### WHAT THE TASK ASKS
In the rows below, substitute "Strong Heart" for every "Healthy Heart" and give all the lines again with nothing else changed.
┌─ DATA
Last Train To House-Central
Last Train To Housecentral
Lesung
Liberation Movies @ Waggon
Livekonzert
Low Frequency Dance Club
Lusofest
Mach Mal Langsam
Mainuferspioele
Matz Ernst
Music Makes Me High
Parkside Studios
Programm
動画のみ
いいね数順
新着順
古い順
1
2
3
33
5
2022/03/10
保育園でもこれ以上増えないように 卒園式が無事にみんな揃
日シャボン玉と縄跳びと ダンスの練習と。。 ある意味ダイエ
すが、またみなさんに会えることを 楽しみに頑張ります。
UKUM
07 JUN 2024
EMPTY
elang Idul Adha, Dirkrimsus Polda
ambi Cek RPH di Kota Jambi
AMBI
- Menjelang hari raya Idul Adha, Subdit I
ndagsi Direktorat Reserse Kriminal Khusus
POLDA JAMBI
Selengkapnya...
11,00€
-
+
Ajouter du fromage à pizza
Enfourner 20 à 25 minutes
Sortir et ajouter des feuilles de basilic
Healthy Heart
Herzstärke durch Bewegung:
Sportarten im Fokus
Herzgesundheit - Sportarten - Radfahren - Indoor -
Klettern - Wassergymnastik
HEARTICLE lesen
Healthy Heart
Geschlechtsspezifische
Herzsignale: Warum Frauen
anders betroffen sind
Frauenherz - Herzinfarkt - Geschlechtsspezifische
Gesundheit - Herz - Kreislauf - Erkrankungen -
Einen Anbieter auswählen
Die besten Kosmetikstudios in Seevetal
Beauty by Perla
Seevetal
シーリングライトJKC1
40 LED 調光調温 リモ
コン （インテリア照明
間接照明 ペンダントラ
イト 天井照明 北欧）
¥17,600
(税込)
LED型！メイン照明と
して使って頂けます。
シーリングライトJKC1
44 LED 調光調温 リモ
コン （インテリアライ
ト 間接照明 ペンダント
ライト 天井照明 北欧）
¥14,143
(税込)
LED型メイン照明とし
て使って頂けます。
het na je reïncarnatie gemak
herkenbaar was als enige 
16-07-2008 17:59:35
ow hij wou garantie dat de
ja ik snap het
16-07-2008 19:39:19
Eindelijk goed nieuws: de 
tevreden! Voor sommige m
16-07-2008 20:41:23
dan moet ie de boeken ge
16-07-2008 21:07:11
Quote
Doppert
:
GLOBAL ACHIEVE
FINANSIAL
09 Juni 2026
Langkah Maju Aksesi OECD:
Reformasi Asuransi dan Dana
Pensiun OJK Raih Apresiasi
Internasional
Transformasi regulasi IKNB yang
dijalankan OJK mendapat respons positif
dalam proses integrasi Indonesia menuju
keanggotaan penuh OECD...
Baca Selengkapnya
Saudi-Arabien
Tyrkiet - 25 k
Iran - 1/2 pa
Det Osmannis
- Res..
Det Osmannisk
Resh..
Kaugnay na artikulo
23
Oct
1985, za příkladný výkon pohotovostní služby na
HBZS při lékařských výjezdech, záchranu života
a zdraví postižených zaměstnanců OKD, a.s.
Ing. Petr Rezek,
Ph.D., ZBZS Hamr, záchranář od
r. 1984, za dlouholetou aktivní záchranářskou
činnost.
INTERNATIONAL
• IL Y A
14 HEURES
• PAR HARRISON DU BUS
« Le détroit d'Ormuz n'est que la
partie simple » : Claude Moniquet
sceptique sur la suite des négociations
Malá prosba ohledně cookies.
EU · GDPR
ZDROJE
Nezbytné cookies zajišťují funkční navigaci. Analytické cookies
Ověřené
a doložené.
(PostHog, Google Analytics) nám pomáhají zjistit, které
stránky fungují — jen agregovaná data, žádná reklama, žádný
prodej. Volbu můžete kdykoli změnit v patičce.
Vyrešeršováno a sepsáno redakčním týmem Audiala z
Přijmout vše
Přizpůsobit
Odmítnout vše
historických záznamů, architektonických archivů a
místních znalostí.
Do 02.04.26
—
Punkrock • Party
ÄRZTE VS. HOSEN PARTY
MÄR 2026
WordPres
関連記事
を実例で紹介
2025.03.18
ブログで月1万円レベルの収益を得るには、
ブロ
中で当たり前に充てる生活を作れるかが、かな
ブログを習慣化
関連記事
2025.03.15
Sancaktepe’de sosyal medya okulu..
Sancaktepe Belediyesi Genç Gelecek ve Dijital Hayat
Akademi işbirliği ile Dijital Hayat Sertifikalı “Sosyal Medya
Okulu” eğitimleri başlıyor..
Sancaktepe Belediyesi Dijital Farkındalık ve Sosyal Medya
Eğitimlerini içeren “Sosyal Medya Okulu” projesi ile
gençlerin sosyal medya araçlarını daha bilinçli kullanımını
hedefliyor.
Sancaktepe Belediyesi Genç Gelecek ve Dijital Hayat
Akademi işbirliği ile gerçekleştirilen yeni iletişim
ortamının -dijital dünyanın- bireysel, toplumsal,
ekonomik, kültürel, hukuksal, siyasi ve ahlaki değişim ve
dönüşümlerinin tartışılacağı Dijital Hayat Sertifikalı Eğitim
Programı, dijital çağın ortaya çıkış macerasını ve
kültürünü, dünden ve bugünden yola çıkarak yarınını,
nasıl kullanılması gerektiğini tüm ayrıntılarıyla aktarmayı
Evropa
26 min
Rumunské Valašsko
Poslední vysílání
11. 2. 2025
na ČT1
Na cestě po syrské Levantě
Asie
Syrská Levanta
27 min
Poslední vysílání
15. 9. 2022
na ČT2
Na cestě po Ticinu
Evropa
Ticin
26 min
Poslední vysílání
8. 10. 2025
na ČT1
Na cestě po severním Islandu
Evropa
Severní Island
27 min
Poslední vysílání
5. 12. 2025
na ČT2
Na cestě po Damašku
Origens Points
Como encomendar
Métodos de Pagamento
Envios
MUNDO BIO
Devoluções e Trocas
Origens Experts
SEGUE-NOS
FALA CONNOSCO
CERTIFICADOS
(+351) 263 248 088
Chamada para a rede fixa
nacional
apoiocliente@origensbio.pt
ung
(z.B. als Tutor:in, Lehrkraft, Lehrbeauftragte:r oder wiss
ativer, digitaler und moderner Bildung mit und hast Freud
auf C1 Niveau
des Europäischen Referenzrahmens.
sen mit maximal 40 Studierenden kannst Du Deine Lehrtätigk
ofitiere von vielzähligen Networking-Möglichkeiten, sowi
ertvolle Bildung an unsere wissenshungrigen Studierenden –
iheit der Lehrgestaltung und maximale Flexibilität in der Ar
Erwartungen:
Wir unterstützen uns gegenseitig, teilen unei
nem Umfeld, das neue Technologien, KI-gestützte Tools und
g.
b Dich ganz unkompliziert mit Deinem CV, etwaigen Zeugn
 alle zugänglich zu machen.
└─
### REPLY
Last Train To House-Central
Last Train To Housecentral
Lesung
Liberation Movies @ Waggon
Livekonzert
Low Frequency Dance Club
Lusofest
Mach Mal Langsam
Mainuferspioele
Matz Ernst
Music Makes Me High
Parkside Studios
Programm
動画のみ
いいね数順
新着順
古い順
1
2
3
33
5
2022/03/10
保育園でもこれ以上増えないように 卒園式が無事にみんな揃
日シャボン玉と縄跳びと ダンスの練習と。。 ある意味ダイエ
すが、またみなさんに会えることを 楽しみに頑張ります。
UKUM
07 JUN 2024
EMPTY
elang Idul Adha, Dirkrimsus Polda
ambi Cek RPH di Kota Jambi
AMBI
- Menjelang hari raya Idul Adha, Subdit I
ndagsi Direktorat Reserse Kriminal Khusus
POLDA JAMBI
Selengkapnya...
11,00€
-
+
Ajouter du fromage à pizza
Enfourner 20 à 25 minutes
Sortir et ajouter des feuilles de basilic
Strong Heart
Herzstärke durch Bewegung:
Sportarten im Fokus
Herzgesundheit - Sportarten - Radfahren - Indoor -
Klettern - Wassergymnastik
HEARTICLE lesen
Strong Heart
Geschlechtsspezifische
Herzsignale: Warum Frauen
anders betroffen sind
Frauenherz - Herzinfarkt - Geschlechtsspezifische
Gesundheit - Herz - Kreislauf - Erkrankungen -
Einen Anbieter auswählen
Die besten Kosmetikstudios in Seevetal
Beauty by Perla
Seevetal
シーリングライトJKC1
40 LED 調光調温 リモ
コン （インテリア照明
間接照明 ペンダントラ
イト 天井照明 北欧）
¥17,600
(税込)
LED型！メイン照明と
して使って頂けます。
シーリングライトJKC1
44 LED 調光調温 リモ
コン （インテリアライ
ト 間接照明 ペンダント
ライト 天井照明 北欧）
¥14,143
(税込)
LED型メイン照明とし
て使って頂けます。
het na je reïncarnatie gemak
herkenbaar was als enige 
16-07-2008 17:59:35
ow hij wou garantie dat de
ja ik snap het
16-07-2008 19:39:19
Eindelijk goed nieuws: de 
tevreden! Voor sommige m
16-07-2008 20:41:23
dan moet ie de boeken ge
16-07-2008 21:07:11
Quote
Doppert
:
GLOBAL ACHIEVE
FINANSIAL
09 Juni 2026
Langkah Maju Aksesi OECD:
Reformasi Asuransi dan Dana
Pensiun OJK Raih Apresiasi
Internasional
Transformasi regulasi IKNB yang
dijalankan OJK mendapat respons positif
dalam proses integrasi Indonesia menuju
keanggotaan penuh OECD...
Baca Selengkapnya
Saudi-Arabien
Tyrkiet - 25 k
Iran - 1/2 pa
Det Osmannis
- Res..
Det Osmannisk
Resh..
Kaugnay na artikulo
23
Oct
1985, za příkladný výkon pohotovostní služby na
HBZS při lékařských výjezdech, záchranu života
a zdraví postižených zaměstnanců OKD, a.s.
Ing. Petr Rezek,
Ph.D., ZBZS Hamr, záchranář od
r. 1984, za dlouholetou aktivní záchranářskou
činnost.
INTERNATIONAL
• IL Y A
14 HEURES
• PAR HARRISON DU BUS
« Le détroit d'Ormuz n'est que la
partie simple » : Claude Moniquet
sceptique sur la suite des négociations
Malá prosba ohledně cookies.
EU · GDPR
ZDROJE
Nezbytné cookies zajišťují funkční navigaci. Analytické cookies
Ověřené
a doložené.
(PostHog, Google Analytics) nám pomáhají zjistit, které
stránky fungují — jen agregovaná data, žádná reklama, žádný
prodej. Volbu můžete kdykoli změnit v patičce.
Vyrešeršováno a sepsáno redakčním týmem Audiala z
Přijmout vše
Přizpůsobit
Odmítnout vše
historických záznamů, architektonických archivů a
místních znalostí.
Do 02.04.26
—
Punkrock • Party
ÄRZTE VS. HOSEN PARTY
MÄR 2026
WordPres
関連記事
を実例で紹介
2025.03.18
ブログで月1万円レベルの収益を得るには、
ブロ
中で当たり前に充てる生活を作れるかが、かな
ブログを習慣化
関連記事
2025.03.15
Sancaktepe’de sosyal medya okulu..
Sancaktepe Belediyesi Genç Gelecek ve Dijital Hayat
Akademi işbirliği ile Dijital Hayat Sertifikalı “Sosyal Medya
Okulu” eğitimleri başlıyor..
Sancaktepe Belediyesi Dijital Farkındalık ve Sosyal Medya
Eğitimlerini içeren “Sosyal Medya Okulu” projesi ile
gençlerin sosyal medya araçlarını daha bilinçli kullanımını
hedefliyor.
Sancaktepe Belediyesi Genç Gelecek ve Dijital Hayat
Akademi işbirliği ile gerçekleştirilen yeni iletişim
ortamının -dijital dünyanın- bireysel, toplumsal,
ekonomik, kültürel, hukuksal, siyasi ve ahlaki değişim ve
dönüşümlerinin tartışılacağı Dijital Hayat Sertifikalı Eğitim
Programı, dijital çağın ortaya çıkış macerasını ve
kültürünü, dünden ve bugünden yola çıkarak yarınını,
nasıl kullanılması gerektiğini tüm ayrıntılarıyla aktarmayı
Evropa
26 min
Rumunské Valašsko
Poslední vysílání
11. 2. 2025
na ČT1
Na cestě po syrské Levantě
Asie
Syrská Levanta
27 min
Poslední vysílání
15. 9. 2022
na ČT2
Na cestě po Ticinu
Evropa
Ticin
26 min
Poslední vysílání
8. 10. 2025
na ČT1
Na cestě po severním Islandu
Evropa
Severní Island
27 min
Poslední vysílání
5. 12. 2025
na ČT2
Na cestě po Damašku
Origens Points
Como encomendar
Métodos de Pagamento
Envios
MUNDO BIO
Devoluções e Trocas
Origens Experts
SEGUE-NOS
FALA CONNOSCO
CERTIFICADOS
(+351) 263 248 088
Chamada para a rede fixa
nacional
apoiocliente@origensbio.pt
ung
(z.B. als Tutor:in, Lehrkraft, Lehrbeauftragte:r oder wiss
ativer, digitaler und moderner Bildung mit und hast Freud
auf C1 Niveau
des Europäischen Referenzrahmens.
sen mit maximal 40 Studierenden kannst Du Deine Lehrtätigk
ofitiere von vielzähligen Networking-Möglichkeiten, sowi
ertvolle Bildung an unsere wissenshungrigen Studierenden –
iheit der Lehrgestaltung und maximale Flexibilität in der Ar
Erwartungen:
Wir unterstützen uns gegenseitig, teilen unei
nem Umfeld, das neue Technologien, KI-gestützte Tools und
g.
b Dich ganz unkompliziert mit Deinem CV, etwaigen Zeugn
 alle zugänglich zu machen.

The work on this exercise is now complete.